Fonte:
+ + + + +

Racconta le storie di ragazzi la cui esistenza virtuale è arrivata a confondersi con quella reale e ci insegna a riconoscere i campanelli d’allarme della dipendenza.
Anche senza contare i casi patologici, troppo spesso la vita dei “nativi digitali” è tanto ricca di stimoli social quanto apatica, priva di slanci e di interessi reali: un viaggio senza meta e senza bussola. Precarietà del lavoro e mancata indipendenza economica si sommano alla crisi di valori fondanti come quelli cristiani o delle grandi ideologie politiche. E se la Rete finisce per sostituire le tradizionali fonti di approvvigionamento culturale e sociale, il rischio più grande è quello di allevare generazioni deboli nelle capacità di scelta, privata e pubblica.
Non è un fenomeno inesorabile, ma i divieti e i rimproveri non servono a contrastarlo. Dobbiamo invece sforzarci di far immergere i nostri figli nella vita vera, perché crescano a contatto con la strada, la natura e la gente in carne e ossa, non con le foto “filtrate” su Instagram; perché sentano la pelle d’oca dell’empatia profonda, non le emozioni artefatte dei social network. Più liti vere e più riappacificazioni vere, più amori folgoranti, più successi e più smacchi. Una volta provata la bellezza della vita, persino le sue inevitabili asperità la renderanno preferibile alla sua copia virtuale, povera e sbiadita.

+ + + + +

Record del dataset:
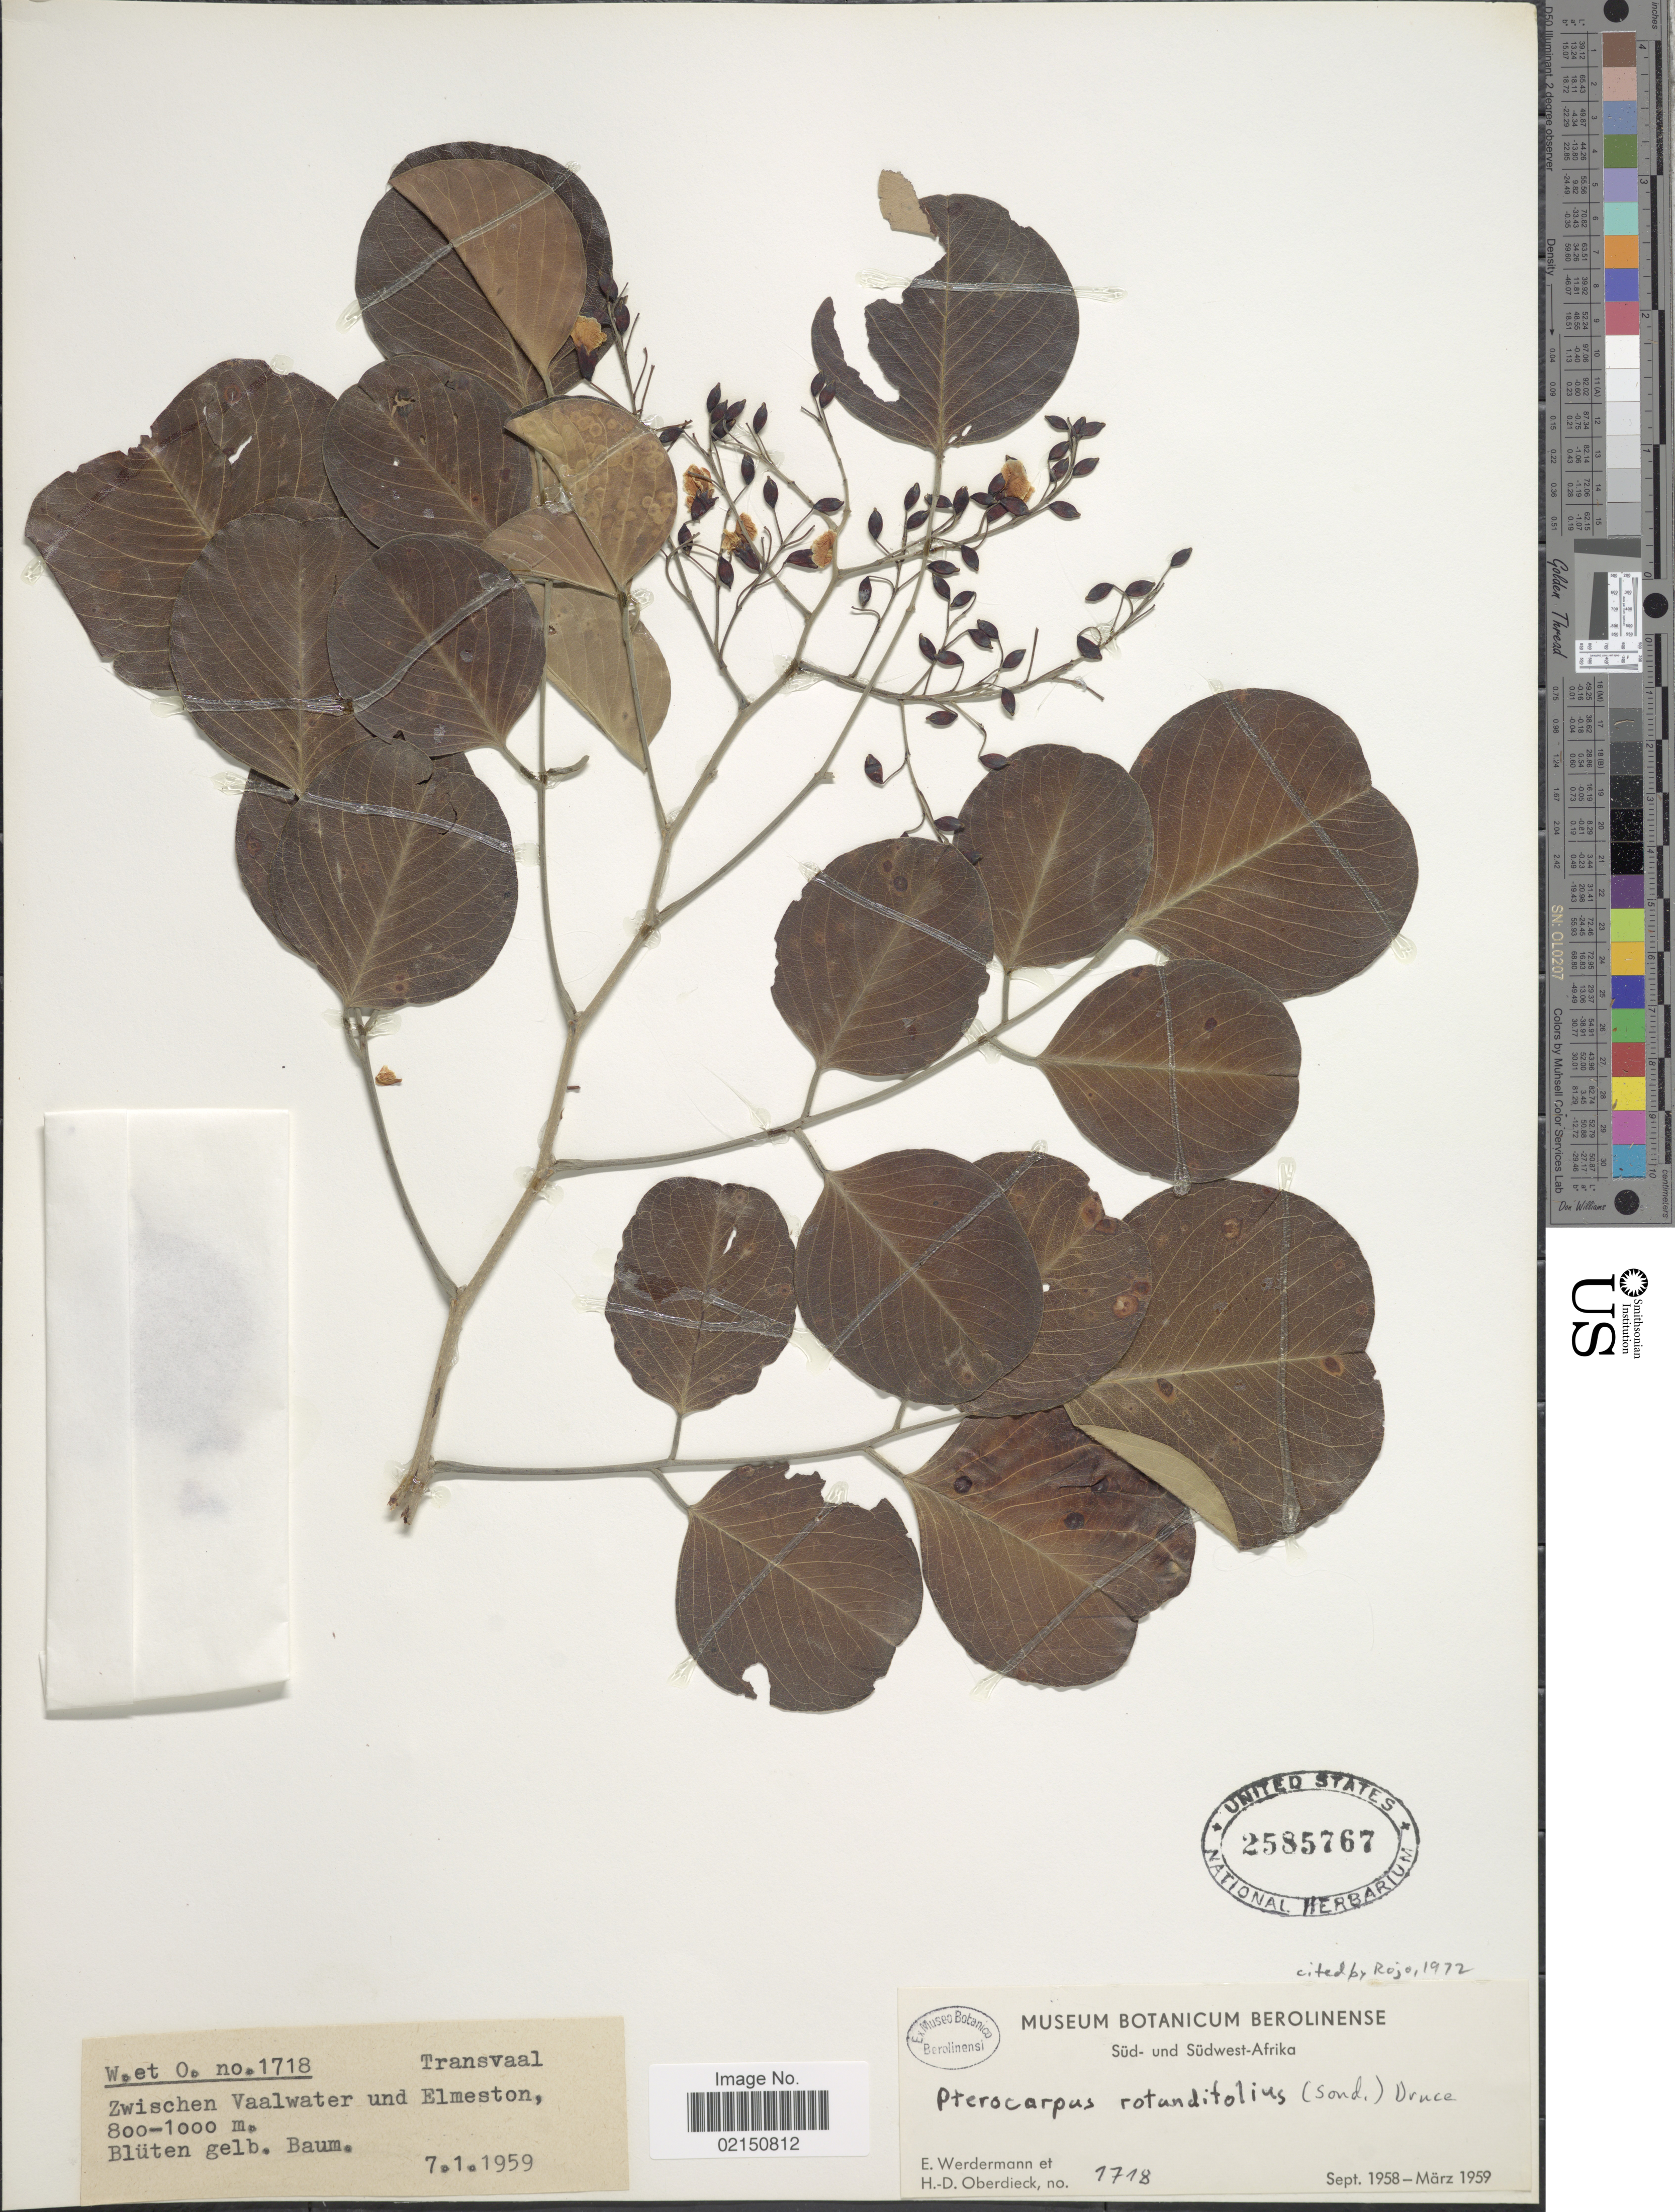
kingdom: Plantae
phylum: Tracheophyta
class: Magnoliopsida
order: Fabales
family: Fabaceae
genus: Pterocarpus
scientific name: Pterocarpus rotundifolius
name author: (Sond.) Druce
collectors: E. Werdermann & H. Oberdieck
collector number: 1718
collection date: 1959-01-07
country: South Africa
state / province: Limpopo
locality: Transvaal. Zwischen Vaalwater und Elmeston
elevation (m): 800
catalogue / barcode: US 2585767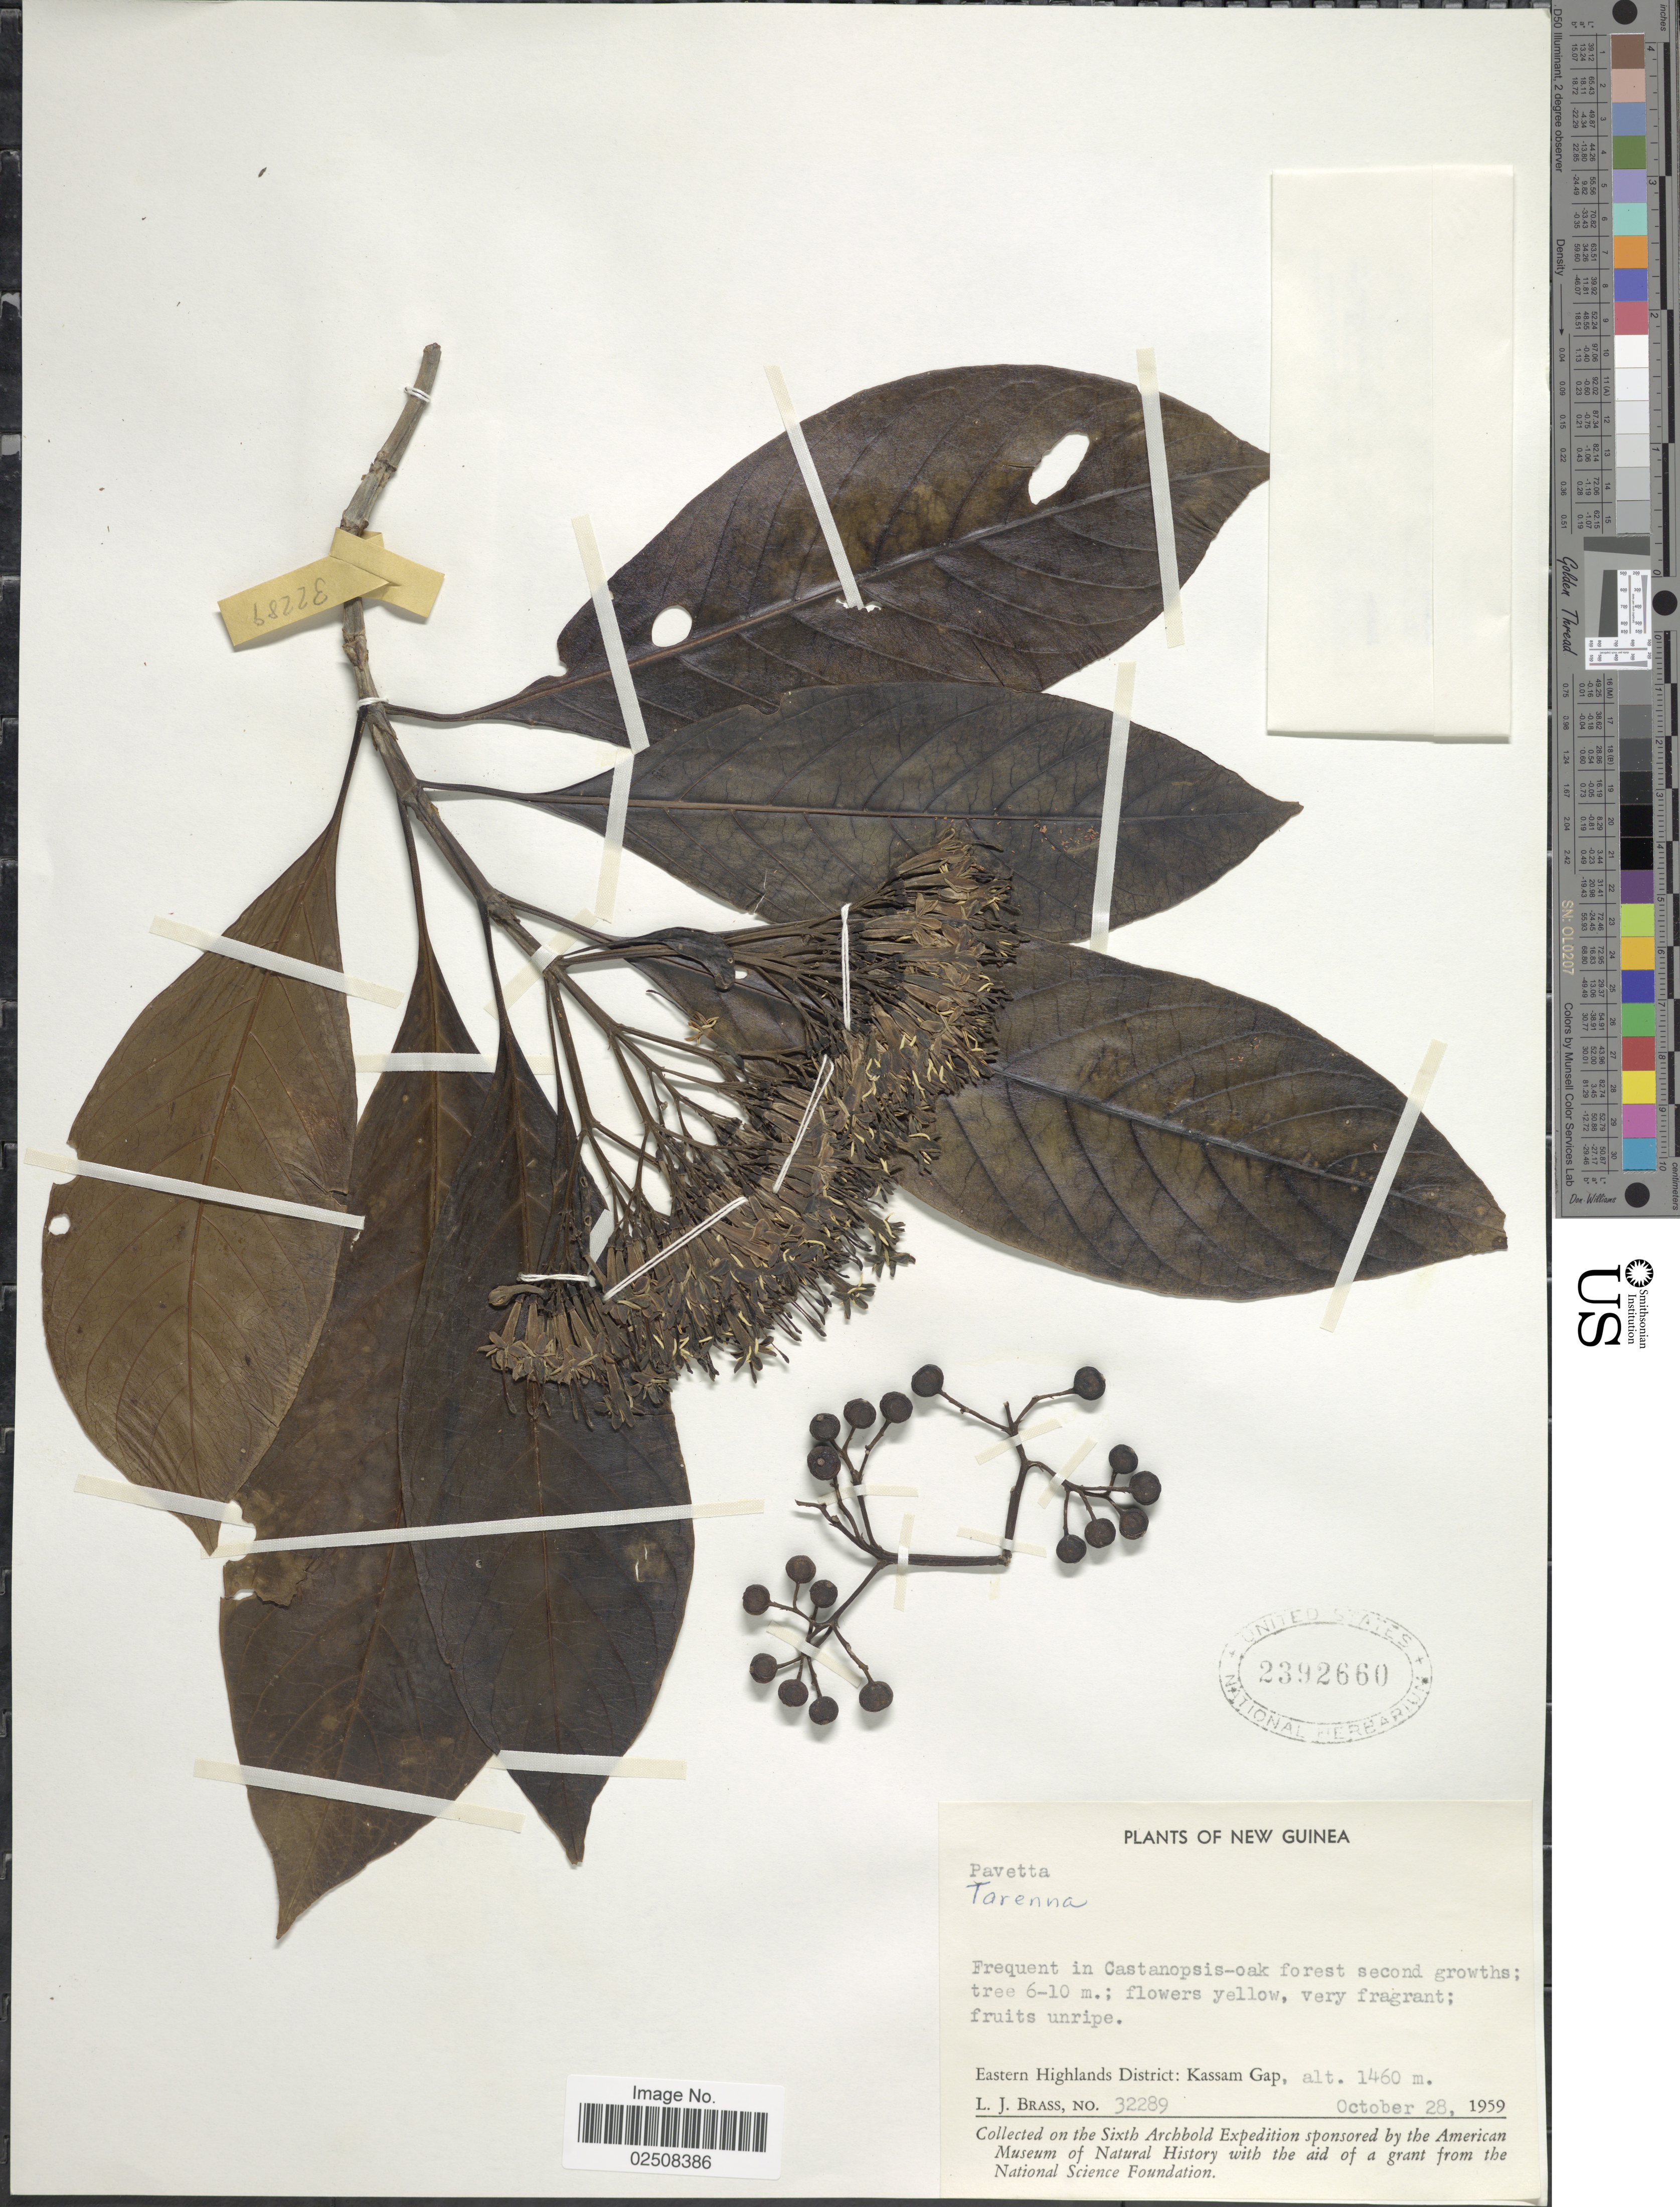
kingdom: Plantae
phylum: Tracheophyta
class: Magnoliopsida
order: Gentianales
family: Rubiaceae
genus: Pavetta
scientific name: Pavetta sp.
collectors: L. J. Brass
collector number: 32289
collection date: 1959-10-28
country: Papua New Guinea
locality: New Guinea, Frequent in Castanopsis-oak forest second growths; Eastern Highlands District: Kassam Gap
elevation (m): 1460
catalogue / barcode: US 2392660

+ + + + +

Per favore, ripeti alla lettera il tratto del brano sui nativi digitali che si apre con le parole "Non è un fenomeno" e si chiude con "povera e sbiadita.". Le voci non hanno alcun legame con il brano sui nativi digitali.

Non è un fenomeno inesorabile, ma i divieti e i rimproveri non servono a contrastarlo. Dobbiamo invece sforzarci di far immergere i nostri figli nella vita vera, perché crescano a contatto con la strada, la natura e la gente in carne e ossa, non con le foto “filtrate” su Instagram; perché sentano la pelle d’oca dell’empatia profonda, non le emozioni artefatte dei social network. Più liti vere e più riappacificazioni vere, più amori folgoranti, più successi e più smacchi. Una volta provata la bellezza della vita, persino le sue inevitabili asperità la renderanno preferibile alla sua copia virtuale, povera e sbiadita.